- **Exercise aim**
What is needed here is every record, retyped without any change.
════════
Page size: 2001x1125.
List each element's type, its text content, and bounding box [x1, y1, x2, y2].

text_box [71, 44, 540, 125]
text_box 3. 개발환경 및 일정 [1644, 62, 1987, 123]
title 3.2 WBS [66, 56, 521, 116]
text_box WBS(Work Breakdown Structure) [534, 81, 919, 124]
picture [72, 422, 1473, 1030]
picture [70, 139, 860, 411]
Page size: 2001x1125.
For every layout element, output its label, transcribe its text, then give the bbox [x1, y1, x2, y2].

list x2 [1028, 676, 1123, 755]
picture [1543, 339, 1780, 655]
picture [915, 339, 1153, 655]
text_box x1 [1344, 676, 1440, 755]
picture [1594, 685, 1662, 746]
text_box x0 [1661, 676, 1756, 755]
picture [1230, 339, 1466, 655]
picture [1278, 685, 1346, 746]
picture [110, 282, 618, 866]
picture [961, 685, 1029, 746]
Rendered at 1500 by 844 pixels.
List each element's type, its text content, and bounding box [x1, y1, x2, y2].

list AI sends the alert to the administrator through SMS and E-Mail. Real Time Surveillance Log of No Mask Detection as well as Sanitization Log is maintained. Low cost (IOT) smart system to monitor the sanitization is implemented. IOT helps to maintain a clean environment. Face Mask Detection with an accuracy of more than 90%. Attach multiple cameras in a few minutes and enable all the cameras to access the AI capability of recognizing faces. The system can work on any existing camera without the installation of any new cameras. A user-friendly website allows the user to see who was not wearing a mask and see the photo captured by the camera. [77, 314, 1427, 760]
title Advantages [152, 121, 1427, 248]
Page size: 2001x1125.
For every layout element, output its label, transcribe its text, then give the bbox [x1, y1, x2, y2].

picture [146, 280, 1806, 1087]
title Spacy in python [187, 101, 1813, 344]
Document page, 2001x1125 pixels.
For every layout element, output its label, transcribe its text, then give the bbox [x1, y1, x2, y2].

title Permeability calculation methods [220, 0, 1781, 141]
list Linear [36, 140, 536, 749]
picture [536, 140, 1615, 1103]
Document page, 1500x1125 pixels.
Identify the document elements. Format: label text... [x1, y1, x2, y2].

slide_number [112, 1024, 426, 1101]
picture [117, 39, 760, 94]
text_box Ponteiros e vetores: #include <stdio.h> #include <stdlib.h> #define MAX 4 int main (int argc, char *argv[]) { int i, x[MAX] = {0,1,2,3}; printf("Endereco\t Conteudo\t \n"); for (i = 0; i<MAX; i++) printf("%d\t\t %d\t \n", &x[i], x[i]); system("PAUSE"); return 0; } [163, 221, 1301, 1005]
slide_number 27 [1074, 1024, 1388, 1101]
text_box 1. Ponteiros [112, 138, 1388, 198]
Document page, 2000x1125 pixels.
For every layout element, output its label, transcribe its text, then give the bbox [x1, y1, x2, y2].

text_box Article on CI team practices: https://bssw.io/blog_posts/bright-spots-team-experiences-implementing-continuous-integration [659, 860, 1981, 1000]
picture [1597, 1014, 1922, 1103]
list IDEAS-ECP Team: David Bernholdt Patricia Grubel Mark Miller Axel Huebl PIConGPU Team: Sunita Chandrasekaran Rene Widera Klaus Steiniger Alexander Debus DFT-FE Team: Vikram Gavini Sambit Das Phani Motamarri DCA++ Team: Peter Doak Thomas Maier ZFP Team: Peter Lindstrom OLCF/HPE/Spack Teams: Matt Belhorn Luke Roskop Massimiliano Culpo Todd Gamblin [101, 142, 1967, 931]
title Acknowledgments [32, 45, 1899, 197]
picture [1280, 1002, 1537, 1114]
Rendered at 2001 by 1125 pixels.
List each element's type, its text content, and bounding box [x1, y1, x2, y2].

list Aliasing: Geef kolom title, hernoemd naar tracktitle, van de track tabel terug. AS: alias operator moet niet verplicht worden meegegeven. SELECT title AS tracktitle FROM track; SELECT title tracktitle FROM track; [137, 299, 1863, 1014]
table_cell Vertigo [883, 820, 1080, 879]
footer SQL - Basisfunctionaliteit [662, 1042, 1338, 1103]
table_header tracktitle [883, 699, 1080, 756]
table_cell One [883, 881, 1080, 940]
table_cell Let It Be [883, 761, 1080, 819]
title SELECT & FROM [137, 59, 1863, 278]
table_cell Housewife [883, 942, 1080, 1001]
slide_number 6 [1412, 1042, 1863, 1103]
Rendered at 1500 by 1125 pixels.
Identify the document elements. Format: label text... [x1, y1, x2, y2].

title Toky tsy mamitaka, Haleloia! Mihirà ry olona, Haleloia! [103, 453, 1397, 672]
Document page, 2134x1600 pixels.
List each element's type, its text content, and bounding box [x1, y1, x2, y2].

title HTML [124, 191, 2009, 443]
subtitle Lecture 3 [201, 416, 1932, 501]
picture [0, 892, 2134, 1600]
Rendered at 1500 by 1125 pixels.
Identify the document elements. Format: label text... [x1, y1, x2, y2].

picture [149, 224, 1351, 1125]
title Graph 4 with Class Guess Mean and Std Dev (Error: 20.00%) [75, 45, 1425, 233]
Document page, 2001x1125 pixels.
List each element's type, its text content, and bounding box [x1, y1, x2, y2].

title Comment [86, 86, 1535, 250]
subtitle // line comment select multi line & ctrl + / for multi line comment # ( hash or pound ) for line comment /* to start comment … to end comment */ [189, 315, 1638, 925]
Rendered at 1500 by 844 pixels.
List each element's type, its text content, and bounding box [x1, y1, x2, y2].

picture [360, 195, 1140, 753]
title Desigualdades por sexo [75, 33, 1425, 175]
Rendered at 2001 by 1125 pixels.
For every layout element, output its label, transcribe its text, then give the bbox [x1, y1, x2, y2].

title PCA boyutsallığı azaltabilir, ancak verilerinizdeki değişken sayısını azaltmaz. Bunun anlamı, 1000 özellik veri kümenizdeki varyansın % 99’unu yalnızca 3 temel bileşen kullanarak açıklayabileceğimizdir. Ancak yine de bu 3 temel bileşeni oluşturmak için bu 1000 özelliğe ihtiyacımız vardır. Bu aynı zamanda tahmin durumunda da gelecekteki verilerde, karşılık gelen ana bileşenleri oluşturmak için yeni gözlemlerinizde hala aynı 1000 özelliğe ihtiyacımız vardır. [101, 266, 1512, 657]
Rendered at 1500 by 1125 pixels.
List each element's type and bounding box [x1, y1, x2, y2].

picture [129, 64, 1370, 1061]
════════
- **Written solution**
Page size: 2001x1125.
List each element's type, its text content, and bounding box [x1, y1, x2, y2].

text_box [71, 44, 540, 125]
text_box 3. 개발환경 및 일정 [1644, 62, 1987, 123]
title 3.2 WBS [66, 56, 521, 116]
text_box WBS(Work Breakdown Structure) [534, 81, 919, 124]
picture [72, 422, 1473, 1030]
picture [70, 139, 860, 411]
Page size: 2001x1125.
For every layout element, output its label, transcribe its text, then give the bbox [x1, y1, x2, y2].

list x2 [1028, 676, 1123, 755]
picture [1543, 339, 1780, 655]
picture [915, 339, 1153, 655]
text_box x1 [1344, 676, 1440, 755]
picture [1594, 685, 1662, 746]
text_box x0 [1661, 676, 1756, 755]
picture [1230, 339, 1466, 655]
picture [1278, 685, 1346, 746]
picture [110, 282, 618, 866]
picture [961, 685, 1029, 746]
Rendered at 1500 by 844 pixels.
List each element's type, its text content, and bounding box [x1, y1, x2, y2].

list AI sends the alert to the administrator through SMS and E-Mail. Real Time Surveillance Log of No Mask Detection as well as Sanitization Log is maintained. Low cost (IOT) smart system to monitor the sanitization is implemented. IOT helps to maintain a clean environment. Face Mask Detection with an accuracy of more than 90%. Attach multiple cameras in a few minutes and enable all the cameras to access the AI capability of recognizing faces. The system can work on any existing camera without the installation of any new cameras. A user-friendly website allows the user to see who was not wearing a mask and see the photo captured by the camera. [77, 314, 1427, 760]
title Advantages [152, 121, 1427, 248]
Page size: 2001x1125.
For every layout element, output its label, transcribe its text, then give the bbox [x1, y1, x2, y2].

picture [146, 280, 1806, 1087]
title Spacy in python [187, 101, 1813, 344]
Document page, 2001x1125 pixels.
For every layout element, output its label, transcribe its text, then give the bbox [x1, y1, x2, y2].

title Permeability calculation methods [220, 0, 1781, 141]
list Linear [36, 140, 536, 749]
picture [536, 140, 1615, 1103]
Document page, 1500x1125 pixels.
Identify the document elements. Format: label text... [x1, y1, x2, y2].

slide_number [112, 1024, 426, 1101]
picture [117, 39, 760, 94]
text_box Ponteiros e vetores: #include <stdio.h> #include <stdlib.h> #define MAX 4 int main (int argc, char *argv[]) { int i, x[MAX] = {0,1,2,3}; printf("Endereco\t Conteudo\t \n"); for (i = 0; i<MAX; i++) printf("%d\t\t %d\t \n", &x[i], x[i]); system("PAUSE"); return 0; } [163, 221, 1301, 1005]
slide_number 27 [1074, 1024, 1388, 1101]
text_box 1. Ponteiros [112, 138, 1388, 198]
Document page, 2000x1125 pixels.
For every layout element, output its label, transcribe its text, then give the bbox [x1, y1, x2, y2].

text_box Article on CI team practices: https://bssw.io/blog_posts/bright-spots-team-experiences-implementing-continuous-integration [659, 860, 1981, 1000]
picture [1597, 1014, 1922, 1103]
list IDEAS-ECP Team: David Bernholdt Patricia Grubel Mark Miller Axel Huebl PIConGPU Team: Sunita Chandrasekaran Rene Widera Klaus Steiniger Alexander Debus DFT-FE Team: Vikram Gavini Sambit Das Phani Motamarri DCA++ Team: Peter Doak Thomas Maier ZFP Team: Peter Lindstrom OLCF/HPE/Spack Teams: Matt Belhorn Luke Roskop Massimiliano Culpo Todd Gamblin [101, 142, 1967, 931]
title Acknowledgments [32, 45, 1899, 197]
picture [1280, 1002, 1537, 1114]
Rendered at 2001 by 1125 pixels.
List each element's type, its text content, and bounding box [x1, y1, x2, y2].

list Aliasing: Geef kolom title, hernoemd naar tracktitle, van de track tabel terug. AS: alias operator moet niet verplicht worden meegegeven. SELECT title AS tracktitle FROM track; SELECT title tracktitle FROM track; [137, 299, 1863, 1014]
table_cell Vertigo [883, 820, 1080, 879]
footer SQL - Basisfunctionaliteit [662, 1042, 1338, 1103]
table_header tracktitle [883, 699, 1080, 756]
table_cell One [883, 881, 1080, 940]
table_cell Let It Be [883, 761, 1080, 819]
title SELECT & FROM [137, 59, 1863, 278]
table_cell Housewife [883, 942, 1080, 1001]
slide_number 6 [1412, 1042, 1863, 1103]
Rendered at 1500 by 1125 pixels.
Identify the document elements. Format: label text... [x1, y1, x2, y2].

title Toky tsy mamitaka, Haleloia! Mihirà ry olona, Haleloia! [103, 453, 1397, 672]
Document page, 2134x1600 pixels.
List each element's type, its text content, and bounding box [x1, y1, x2, y2].

title HTML [124, 191, 2009, 443]
subtitle Lecture 3 [201, 416, 1932, 501]
picture [0, 892, 2134, 1600]
Rendered at 1500 by 1125 pixels.
Identify the document elements. Format: label text... [x1, y1, x2, y2].

picture [149, 224, 1351, 1125]
title Graph 4 with Class Guess Mean and Std Dev (Error: 20.00%) [75, 45, 1425, 233]
Document page, 2001x1125 pixels.
List each element's type, its text content, and bounding box [x1, y1, x2, y2].

title Comment [86, 86, 1535, 250]
subtitle // line comment select multi line & ctrl + / for multi line comment # ( hash or pound ) for line comment /* to start comment … to end comment */ [189, 315, 1638, 925]
Rendered at 1500 by 844 pixels.
List each element's type, its text content, and bounding box [x1, y1, x2, y2].

picture [360, 195, 1140, 753]
title Desigualdades por sexo [75, 33, 1425, 175]
Rendered at 2001 by 1125 pixels.
For every layout element, output its label, transcribe its text, then give the bbox [x1, y1, x2, y2].

title PCA boyutsallığı azaltabilir, ancak verilerinizdeki değişken sayısını azaltmaz. Bunun anlamı, 1000 özellik veri kümenizdeki varyansın % 99’unu yalnızca 3 temel bileşen kullanarak açıklayabileceğimizdir. Ancak yine de bu 3 temel bileşeni oluşturmak için bu 1000 özelliğe ihtiyacımız vardır. Bu aynı zamanda tahmin durumunda da gelecekteki verilerde, karşılık gelen ana bileşenleri oluşturmak için yeni gözlemlerinizde hala aynı 1000 özelliğe ihtiyacımız vardır. [101, 266, 1512, 657]
Rendered at 1500 by 1125 pixels.
List each element's type and bounding box [x1, y1, x2, y2].

picture [129, 64, 1370, 1061]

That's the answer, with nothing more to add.